Elle resta devant moi le visage tourné vers le sol. Sa voix tournait en rond dans ma tête sans que je ne sache pourquoi.

"Merci, dis-je en réfléchissant. Excusez moi mais ne nous serions nous pas déjà rencontrée?"

Elle se raidit.

"Je ne pense pas majesté, je ne suis qu'une pauvre servante de campagne, dit-elle simplement. Veuillez m'excusez ma reine mais je dois retourner préparer l'auberge pour la soirée de ce soir."

Sur ces mots elle disposa rapidement avant que je ne l'intercepte à l'escalier.

"Comment vous appeler vous très cher, demandai-je.

-Ylliale, murmura-t-elle.

-Quel joli prénom, répondis-je en lui souriant."

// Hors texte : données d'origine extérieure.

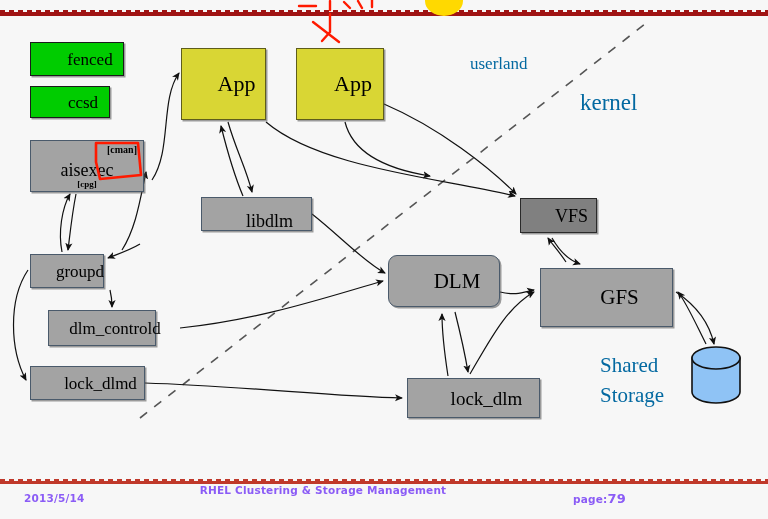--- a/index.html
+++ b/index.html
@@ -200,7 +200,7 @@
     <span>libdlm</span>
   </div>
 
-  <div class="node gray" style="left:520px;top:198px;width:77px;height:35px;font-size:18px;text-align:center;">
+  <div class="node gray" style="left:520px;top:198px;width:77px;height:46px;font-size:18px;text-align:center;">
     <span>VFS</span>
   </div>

Elle hocha la tête avec un léger sourire et dévala les escaliers jusqu'aux cuisines. Moi, je retournais à ma chambre, dont j'avais laissé la porte grande ouverte. La pièce possédait une petite fenêtre donnant sur le potager de l'auberge, un lit et une petite commode posée dans un coin de la pièce. Je jetais mon sac à côté du meuble en bois et m'assis sur le lit. Un long soupir franchit mes lèvres. Maintenant que l'impatience et l'anxiété de l'arrivée était passée, la fatigue m'accablait. Je me laissai tomber sur le dos et fixai le plafond. Le matelas me paraissait si confortable, comme un doux nuage prêt à enlacer mon corps épuisé. Je ne pris même pas la peine de me changer et me glissai sous les draps en laissant simplement tomber ma paire de bottes. Les couvertures ne me tenaient pas très chaud mais le soleil s'était déjà élevé assez haut dans le ciel pour faire glisser ses rayons par la fenêtre de la chambre. Le sommeil me gagna rapidement. Je rêvais de ma maison et au fond de mon cœur j'espérais que ma famille m'y attende. J'espèrais que ma mère m'attendait sur le seuil de la porte, dans ses longues jupes en coton aux couleurs vives et ses chemisiers en lin. Ses cheveux bouclés grisonnés par les années passées. Que mon père serait assis dans son fauteuil près du feu, attendant pour me lire une histoire. Je me serais lovée contre son large torse et aurait joué avec sa barbe en l'écoutant patiemment. Que mon frère jouerait dans notre chambre après son entraînement au combat. Qu'il me montrerai ce qu'il avait appris en m'encourageant quand j'échouerai. Qu'on dînerait tous ensemble en écoutant papa nous raconter les nouvelles du village. Que le vieux monsieur d'à côté viendrait boire le thé avec maman pour lui demander de lui apprendre à coudre, à broder ou à cuisiner, une habitude qu'il avait prise depuis le décès de sa femme. A sa mort, il s'était retrouvé sans rien ni personne et ne savait pas réellement se débrouiller tout seul. J'adorais ce vieil homme, il me taillait des jouets en bois dès qu'il en avait le temps. Je me rappelais à quel point il aimait les enfants, son fils était parti rejoindre les rangs du roi, au désespoir de son père.